Meat supplier Russell Hume has moved to defend its reputation after the FSA launched an investigation over alleged instances of “serious non-compliance with food hygiene regulations”.
The Derby-based business, which supplies meat, poultry and game products to the foodservice sector, became the latest meat company to be embroiled in a food scandal on Wednesday, after The Sun reported pub chain Wetherspoon had pulled its meat products from sale over “quality issues”.
The FSA and Food Standards Scotland subsequently announced they had launched a joint investigation into the business. They ordered a halt to production and distribution at its six factories, after stating Russell Hume was “unable to demonstrate compliance with food hygiene rules at its locations”.
It is understood the FSA’s concerns surround the labelling of meat products. Russell Hume’s website went offline soon after The Sun story was published, while its phone lines remained unanswered.
However, the supplier said the FSA’s actions had come as a “serious shock” in a statement today (25 January).

▸ **Description of the task**: Please reproduce everything in the Russell Hume article from "The FSA and" down to "lines remained unanswered.", word for word. Rely only on the article about Russell Hume for your work.

Saved data rows:
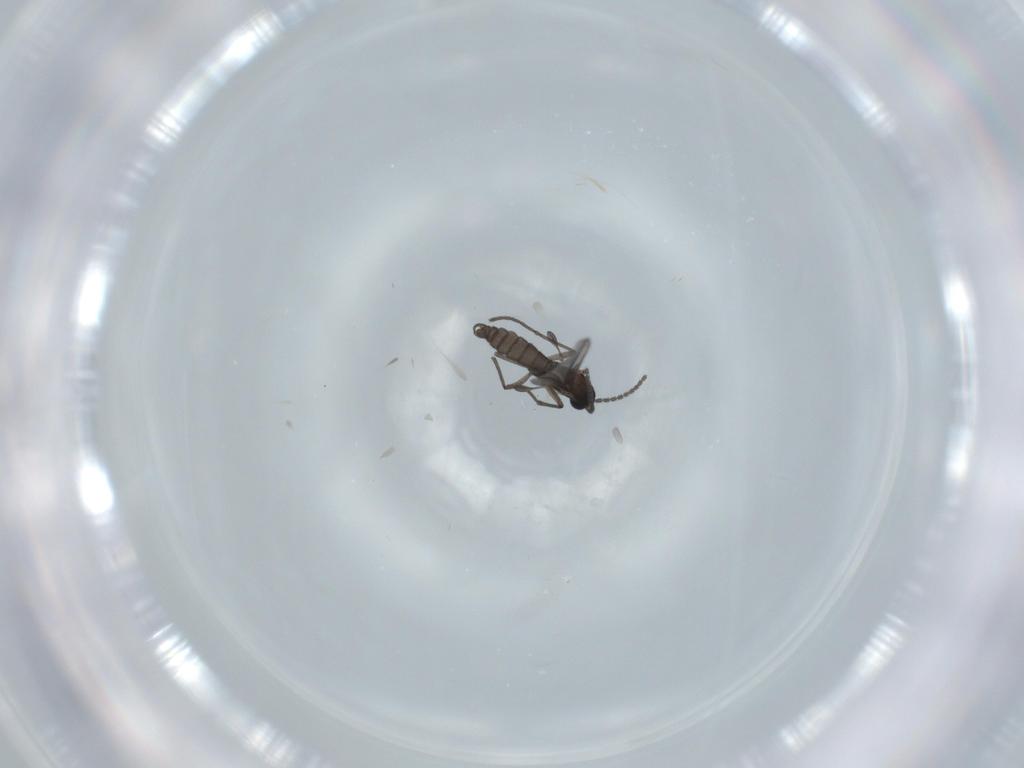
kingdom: Animalia
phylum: Arthropoda
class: Insecta
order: Diptera
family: Sciaridae
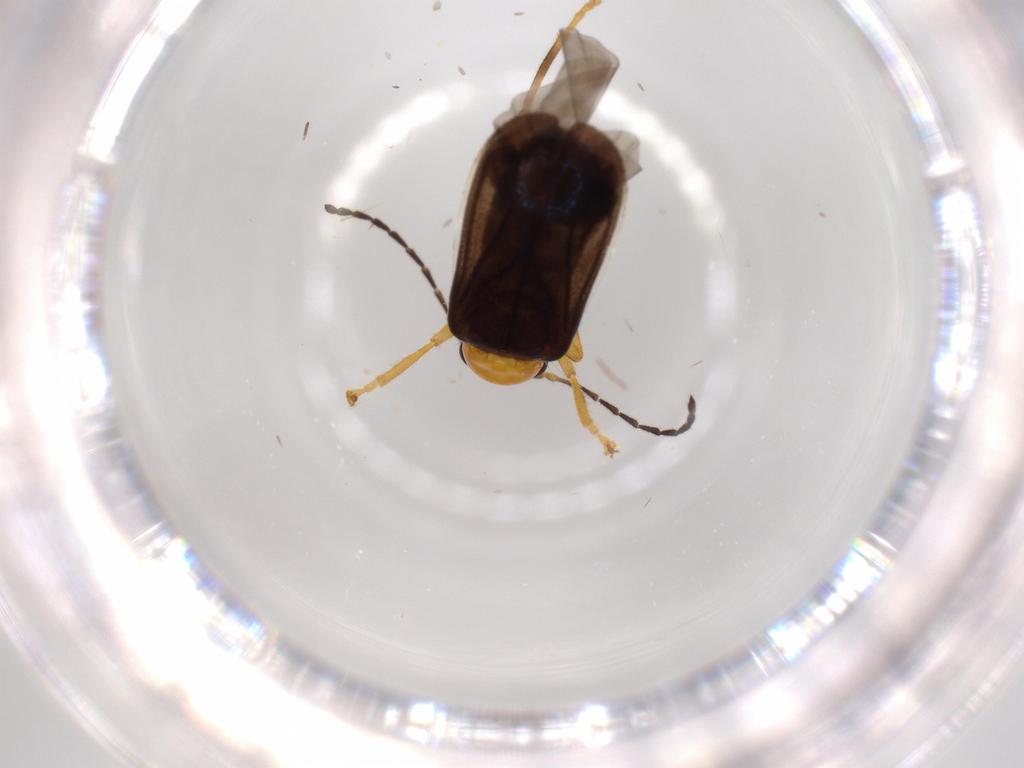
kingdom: Animalia
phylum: Arthropoda
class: Insecta
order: Coleoptera
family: Chrysomelidae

▸ **Response below**:
The FSA and Food Standards Scotland subsequently announced they had launched a joint investigation into the business. They ordered a halt to production and distribution at its six factories, after stating Russell Hume was “unable to demonstrate compliance with food hygiene rules at its locations”.
It is understood the FSA’s concerns surround the labelling of meat products. Russell Hume’s website went offline soon after The Sun story was published, while its phone lines remained unanswered.